* _WHAT IS NEEDED_: In the material below, write out word for word everything from the line with "The OPUS4-46439 series" through the line with "How many segments does this pie chart have?", both included, and omit the pictures.

START RECORDS SUPPLIED

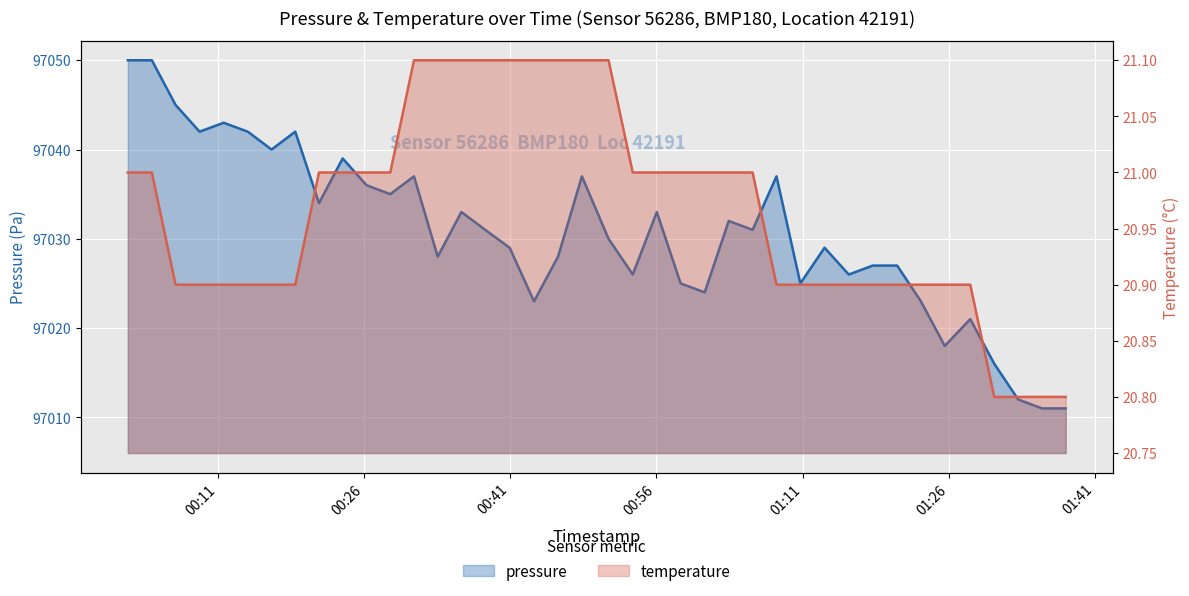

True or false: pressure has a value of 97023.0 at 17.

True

END RECORDS SUPPLIED
START RECORDS SUPPLIED

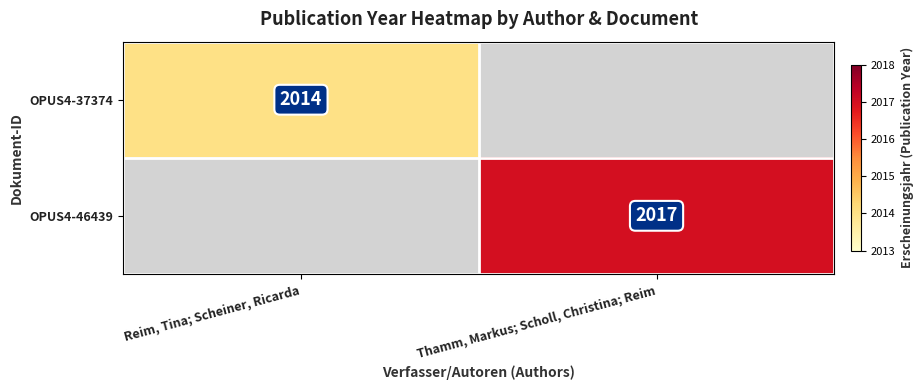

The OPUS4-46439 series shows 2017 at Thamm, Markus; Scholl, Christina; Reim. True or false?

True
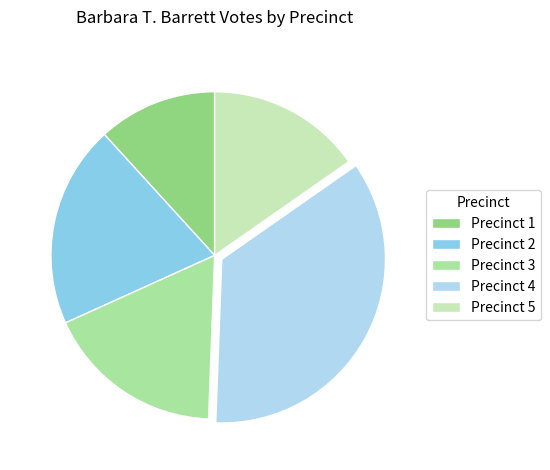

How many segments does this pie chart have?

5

END RECORDS SUPPLIED
START RECORDS SUPPLIED

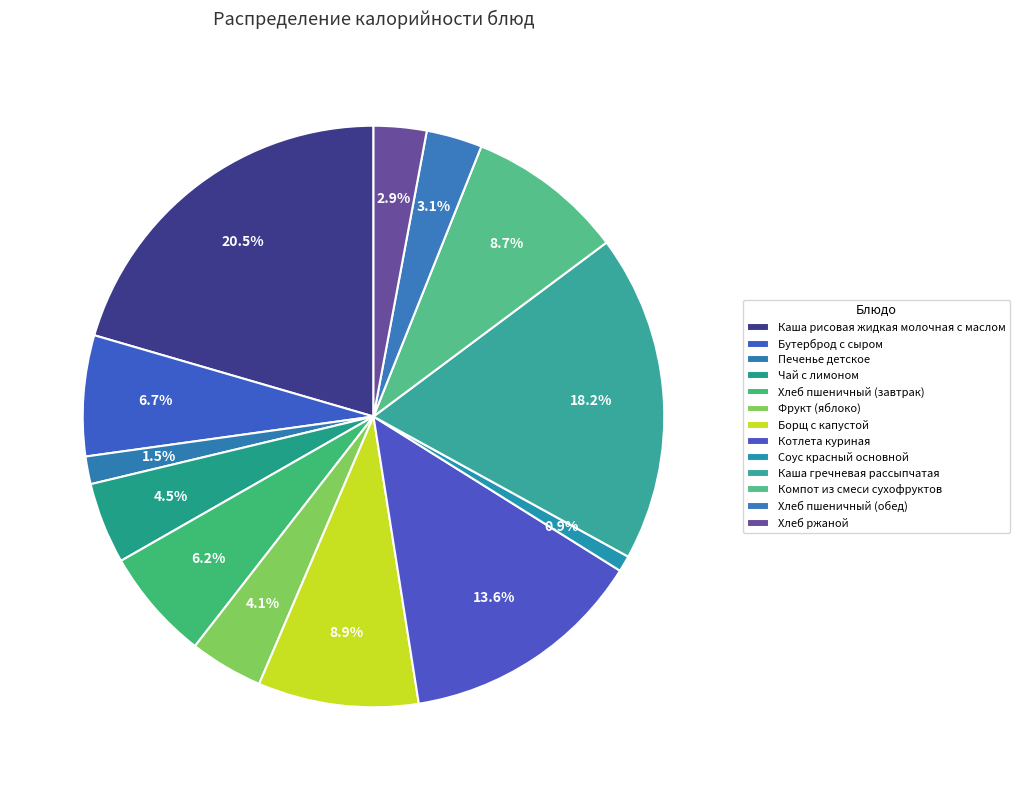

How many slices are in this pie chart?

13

END RECORDS SUPPLIED

* _RESULT_:
The OPUS4-46439 series shows 2017 at Thamm, Markus; Scholl, Christina; Reim. True or false?

True

How many segments does this pie chart have?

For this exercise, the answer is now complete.